- [What you have to do]:
From the SQL query processing text below, extract the passage starting at "SQL Processing &" and ending at "run the query.", copying it word for word.

- [Source text]:
If you do want to make a comparison, consider it as learning linear algebra: by putting all that effort into this one subject, you know that you will be able to use it to master machine learning as well!

In short, this is why you should learn this query language:

  • It’s is fairly easy to learn, even for total newbies. The learning curve is quite easy and gradual, so you’ll be writing queries in no time.
  • It follows the “learn once, use anywhere” principle, so it’s a great investment of your time!
  • It’s an excellent addition to programming languages; In some cases, writing a query is even preferred over writing code because it’s more performant!

What are you still waiting for? :)

 

SQL Processing & Query Execution

 
To improve the performance of your SQL query, you first have to know what happens internally when you press the shortcut to run the query.

First, the query is parsed into a “parse tree”; The query is analyzed to see if it satisfies the syntactical and semantical requirements. The parser creates an internal representation of the input query. This output is then passed on to the rewrite engine.

It is then the task of the optimizer to find the optimal execution or query plan for the given query. The execution plan defines exactly what algorithm is used for each operation, and how the execution of the operations is coordinated.

To indeed find the most optimal execution plan, the optimizer enumerates all possible execution plans, determines the quality or cost of each plan, takes information about the current database state and then chooses the best one as the final execution plan. Because query optimizers can be imperfect, database users and administrators sometimes need to manually examine and tune the plans produced by the optimizer to get better performance.

Now you probably wonder what is considered to be a “good query plan”.

- [Supplied data]:

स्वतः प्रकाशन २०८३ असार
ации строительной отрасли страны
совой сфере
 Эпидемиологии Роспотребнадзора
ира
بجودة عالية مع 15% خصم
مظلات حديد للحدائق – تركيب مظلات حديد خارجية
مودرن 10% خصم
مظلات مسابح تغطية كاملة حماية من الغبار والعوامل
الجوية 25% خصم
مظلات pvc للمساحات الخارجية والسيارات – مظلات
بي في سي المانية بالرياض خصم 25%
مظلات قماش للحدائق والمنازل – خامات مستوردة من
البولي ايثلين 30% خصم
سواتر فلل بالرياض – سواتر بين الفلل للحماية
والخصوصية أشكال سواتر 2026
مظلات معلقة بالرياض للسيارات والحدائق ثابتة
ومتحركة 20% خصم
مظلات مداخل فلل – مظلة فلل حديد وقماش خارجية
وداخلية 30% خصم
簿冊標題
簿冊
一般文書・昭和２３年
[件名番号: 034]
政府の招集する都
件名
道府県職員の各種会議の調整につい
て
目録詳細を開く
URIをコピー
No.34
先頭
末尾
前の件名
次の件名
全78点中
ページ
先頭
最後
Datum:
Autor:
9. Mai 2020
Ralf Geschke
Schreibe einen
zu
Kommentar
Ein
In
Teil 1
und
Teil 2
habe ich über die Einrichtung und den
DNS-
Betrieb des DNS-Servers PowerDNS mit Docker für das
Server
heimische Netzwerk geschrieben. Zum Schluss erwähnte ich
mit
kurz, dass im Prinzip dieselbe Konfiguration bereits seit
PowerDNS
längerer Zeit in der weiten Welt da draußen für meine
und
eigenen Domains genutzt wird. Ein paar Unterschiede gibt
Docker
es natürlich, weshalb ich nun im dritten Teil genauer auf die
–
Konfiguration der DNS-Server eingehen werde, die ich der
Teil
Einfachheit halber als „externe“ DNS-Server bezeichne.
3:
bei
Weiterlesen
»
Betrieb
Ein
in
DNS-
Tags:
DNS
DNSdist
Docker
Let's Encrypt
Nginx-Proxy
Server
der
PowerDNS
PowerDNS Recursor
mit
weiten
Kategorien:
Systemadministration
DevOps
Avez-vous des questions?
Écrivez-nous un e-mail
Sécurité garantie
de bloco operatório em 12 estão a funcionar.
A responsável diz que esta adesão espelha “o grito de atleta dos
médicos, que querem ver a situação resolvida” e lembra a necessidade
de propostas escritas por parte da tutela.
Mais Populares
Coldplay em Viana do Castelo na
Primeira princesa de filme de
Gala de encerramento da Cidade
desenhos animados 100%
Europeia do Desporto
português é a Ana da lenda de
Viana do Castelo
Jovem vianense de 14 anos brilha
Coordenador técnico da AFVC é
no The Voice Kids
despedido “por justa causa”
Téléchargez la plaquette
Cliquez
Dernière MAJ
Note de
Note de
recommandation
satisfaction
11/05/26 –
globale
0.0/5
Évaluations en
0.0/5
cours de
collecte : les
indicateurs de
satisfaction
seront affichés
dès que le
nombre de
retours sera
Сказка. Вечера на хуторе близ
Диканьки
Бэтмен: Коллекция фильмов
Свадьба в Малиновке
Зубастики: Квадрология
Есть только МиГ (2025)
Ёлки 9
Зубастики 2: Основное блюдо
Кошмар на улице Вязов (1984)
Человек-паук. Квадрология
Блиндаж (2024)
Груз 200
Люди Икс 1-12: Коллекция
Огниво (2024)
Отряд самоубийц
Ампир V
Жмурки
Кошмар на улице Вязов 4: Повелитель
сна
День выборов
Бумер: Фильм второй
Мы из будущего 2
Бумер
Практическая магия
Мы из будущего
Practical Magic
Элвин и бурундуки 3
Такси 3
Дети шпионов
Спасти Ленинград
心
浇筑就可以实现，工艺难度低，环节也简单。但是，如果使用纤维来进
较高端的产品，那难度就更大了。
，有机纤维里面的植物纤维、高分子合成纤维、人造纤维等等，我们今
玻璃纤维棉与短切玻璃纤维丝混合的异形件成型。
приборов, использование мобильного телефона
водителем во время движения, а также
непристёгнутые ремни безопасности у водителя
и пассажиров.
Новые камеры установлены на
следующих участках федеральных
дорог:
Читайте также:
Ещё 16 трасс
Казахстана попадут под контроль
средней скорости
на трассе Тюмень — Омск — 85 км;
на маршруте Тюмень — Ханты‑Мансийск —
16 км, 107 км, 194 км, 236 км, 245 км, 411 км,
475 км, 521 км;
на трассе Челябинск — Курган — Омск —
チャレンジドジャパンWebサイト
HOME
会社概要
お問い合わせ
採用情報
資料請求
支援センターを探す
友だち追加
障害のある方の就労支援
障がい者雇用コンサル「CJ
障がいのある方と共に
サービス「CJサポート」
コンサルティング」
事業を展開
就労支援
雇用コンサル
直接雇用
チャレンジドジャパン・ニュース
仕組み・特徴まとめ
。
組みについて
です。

- [Response to the task]:
SQL Processing & Query Execution

 
To improve the performance of your SQL query, you first have to know what happens internally when you press the shortcut to run the query.